(Landmark coordinate records)
══════════

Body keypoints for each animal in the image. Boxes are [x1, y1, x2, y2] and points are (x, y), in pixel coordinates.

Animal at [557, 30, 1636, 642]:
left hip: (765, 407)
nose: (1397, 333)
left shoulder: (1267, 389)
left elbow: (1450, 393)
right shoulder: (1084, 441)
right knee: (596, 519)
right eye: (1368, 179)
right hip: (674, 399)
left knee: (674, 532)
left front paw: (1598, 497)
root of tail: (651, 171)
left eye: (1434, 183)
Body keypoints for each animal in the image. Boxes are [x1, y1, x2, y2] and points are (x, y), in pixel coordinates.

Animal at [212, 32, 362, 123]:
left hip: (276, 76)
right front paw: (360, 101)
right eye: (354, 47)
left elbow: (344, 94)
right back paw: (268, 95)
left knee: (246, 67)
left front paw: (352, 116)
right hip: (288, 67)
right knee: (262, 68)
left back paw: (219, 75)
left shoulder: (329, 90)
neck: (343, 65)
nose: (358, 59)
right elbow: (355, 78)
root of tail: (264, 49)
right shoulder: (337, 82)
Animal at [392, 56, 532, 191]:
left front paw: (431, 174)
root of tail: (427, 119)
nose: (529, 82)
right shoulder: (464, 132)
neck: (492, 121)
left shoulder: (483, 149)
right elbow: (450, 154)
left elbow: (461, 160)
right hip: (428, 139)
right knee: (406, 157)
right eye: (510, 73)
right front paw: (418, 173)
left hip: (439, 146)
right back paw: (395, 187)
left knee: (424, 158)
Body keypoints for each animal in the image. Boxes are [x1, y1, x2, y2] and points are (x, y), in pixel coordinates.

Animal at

══════════

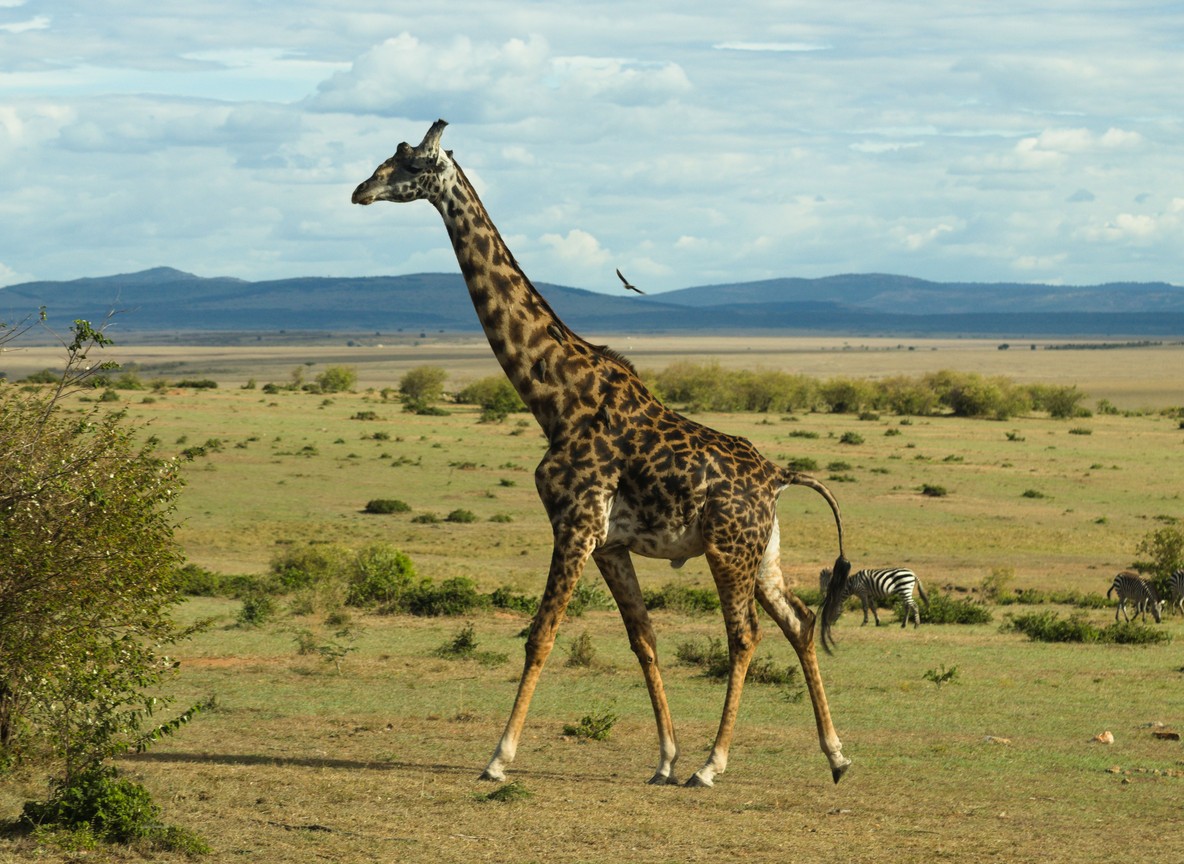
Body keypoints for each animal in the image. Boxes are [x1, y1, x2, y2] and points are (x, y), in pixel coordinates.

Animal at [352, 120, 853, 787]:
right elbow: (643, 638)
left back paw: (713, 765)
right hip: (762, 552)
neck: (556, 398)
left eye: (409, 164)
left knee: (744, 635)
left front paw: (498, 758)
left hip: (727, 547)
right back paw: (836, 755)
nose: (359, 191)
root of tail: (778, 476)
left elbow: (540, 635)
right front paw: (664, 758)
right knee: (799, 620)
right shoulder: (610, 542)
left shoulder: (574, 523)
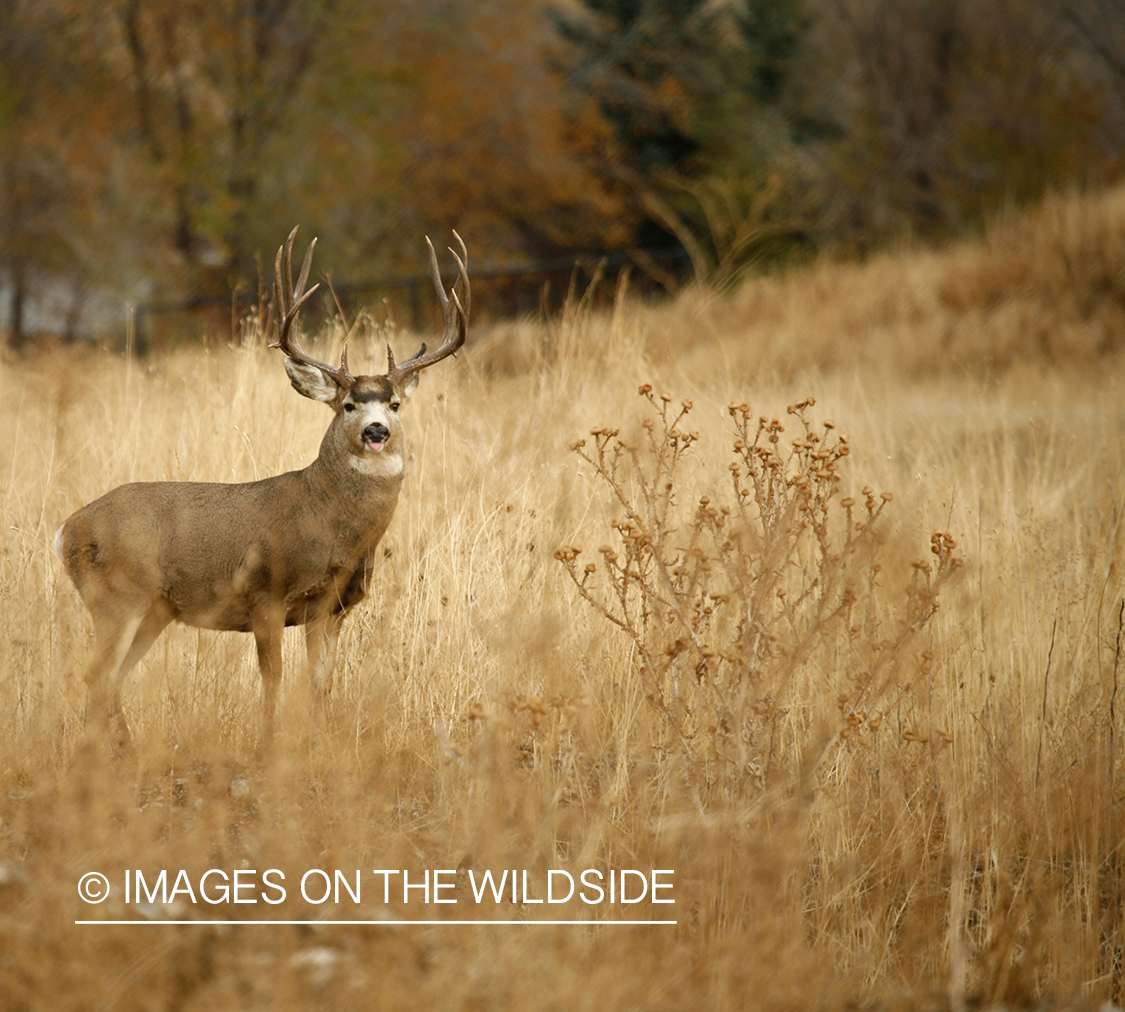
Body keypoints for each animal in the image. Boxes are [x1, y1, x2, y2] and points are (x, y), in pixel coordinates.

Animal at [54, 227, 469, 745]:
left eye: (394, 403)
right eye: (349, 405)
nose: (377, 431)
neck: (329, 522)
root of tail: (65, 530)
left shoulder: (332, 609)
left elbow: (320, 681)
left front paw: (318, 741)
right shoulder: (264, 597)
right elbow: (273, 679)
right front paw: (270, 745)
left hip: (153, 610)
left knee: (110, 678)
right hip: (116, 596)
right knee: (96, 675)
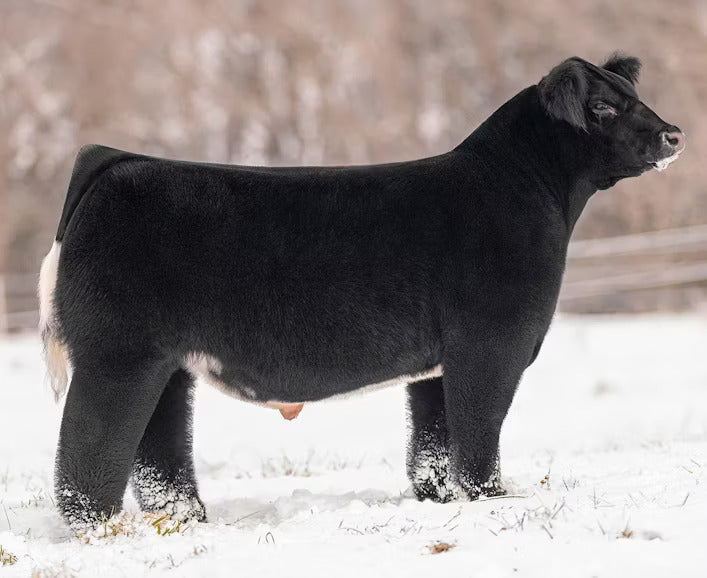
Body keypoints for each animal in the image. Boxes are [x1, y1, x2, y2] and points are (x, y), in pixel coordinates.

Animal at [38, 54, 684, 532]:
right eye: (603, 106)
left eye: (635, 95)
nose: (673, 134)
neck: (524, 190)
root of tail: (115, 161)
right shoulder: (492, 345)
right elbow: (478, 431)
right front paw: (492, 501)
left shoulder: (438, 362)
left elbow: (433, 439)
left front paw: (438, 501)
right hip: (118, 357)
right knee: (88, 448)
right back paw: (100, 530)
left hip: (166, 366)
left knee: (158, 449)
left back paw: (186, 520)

══════════

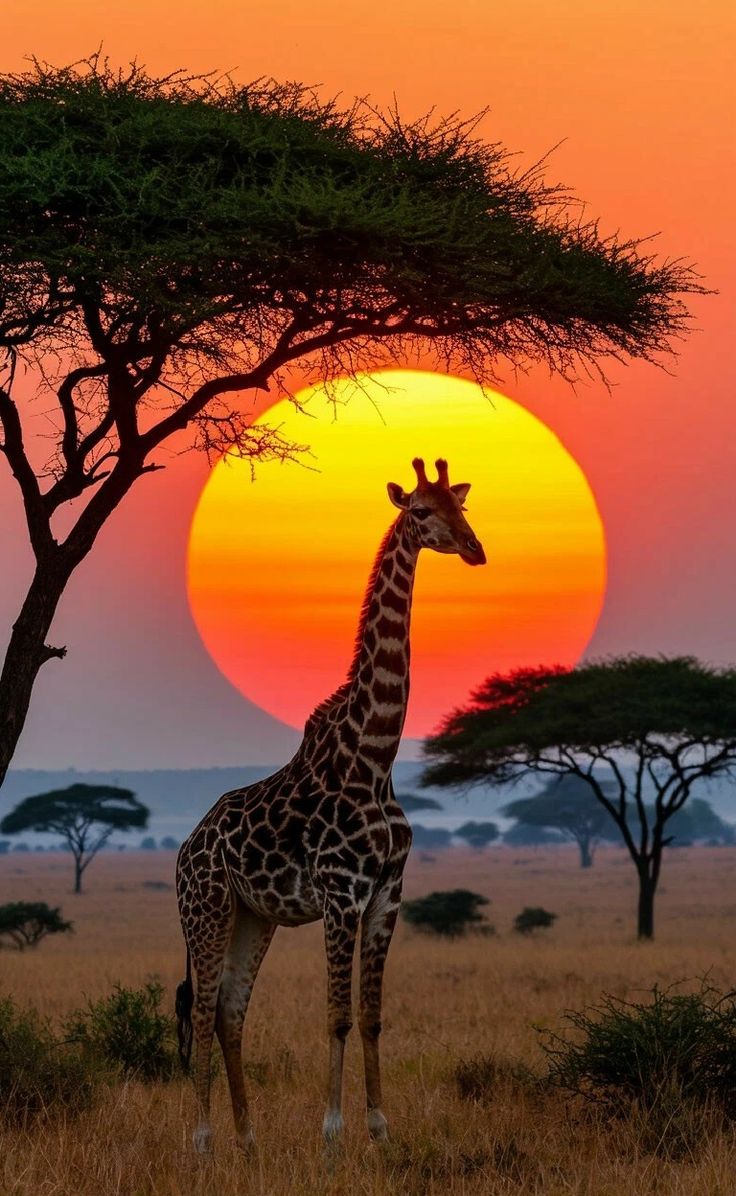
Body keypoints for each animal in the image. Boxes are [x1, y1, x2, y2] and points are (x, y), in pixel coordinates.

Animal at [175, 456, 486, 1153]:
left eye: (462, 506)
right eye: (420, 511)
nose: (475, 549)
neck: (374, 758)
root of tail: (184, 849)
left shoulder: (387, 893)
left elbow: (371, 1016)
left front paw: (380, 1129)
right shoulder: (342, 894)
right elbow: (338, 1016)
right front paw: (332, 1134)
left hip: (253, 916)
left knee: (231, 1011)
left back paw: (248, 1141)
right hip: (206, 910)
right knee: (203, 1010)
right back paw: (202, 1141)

══════════

Work instructions – Using the data above, transcribe the lines that run from the line with "nose: (529, 82)" to the line with "left hip: (439, 146)", both ends kept, and output nothing else.

Exercise answer –
nose: (529, 82)
right shoulder: (464, 132)
neck: (492, 121)
left shoulder: (483, 149)
right elbow: (450, 154)
left elbow: (461, 160)
right hip: (428, 139)
right knee: (406, 157)
right eye: (510, 73)
right front paw: (418, 173)
left hip: (439, 146)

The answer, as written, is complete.